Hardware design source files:
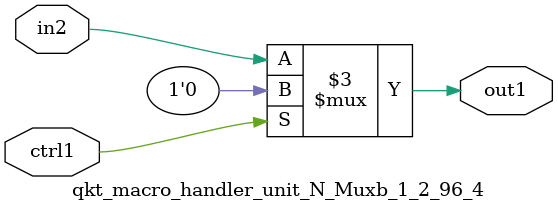
<source format=v>

`timescale 1ps / 1ps


module qkt_macro_handler_unit_N_Muxb_1_2_96_4( in2, ctrl1, out1 );

    input in2;
    input ctrl1;
    output out1;
    reg out1;

    
    // rtl_process:qkt_macro_handler_unit_N_Muxb_1_2_96_4/qkt_macro_handler_unit_N_Muxb_1_2_96_4_thread_1
    always @*
      begin : qkt_macro_handler_unit_N_Muxb_1_2_96_4_thread_1
        case (ctrl1) 
          1'b1: 
            begin
              out1 = 1'b0;
            end
          default: 
            begin
              out1 = in2;
            end
        endcase
      end

endmodule



</source>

EXERCISE PROMPT: Exclude the pictures. Write out the remaining data exactly.

EXERCISE SOLUTION:
<source format=v>

`timescale 1ps / 1ps


module qkt_macro_handler_unit_N_Muxb_1_2_96_4( in2, ctrl1, out1 );

    input in2;
    input ctrl1;
    output out1;
    reg out1;

    
    // rtl_process:qkt_macro_handler_unit_N_Muxb_1_2_96_4/qkt_macro_handler_unit_N_Muxb_1_2_96_4_thread_1
    always @*
      begin : qkt_macro_handler_unit_N_Muxb_1_2_96_4_thread_1
        case (ctrl1) 
          1'b1: 
            begin
              out1 = 1'b0;
            end
          default: 
            begin
              out1 = in2;
            end
        endcase
      end

endmodule



</source>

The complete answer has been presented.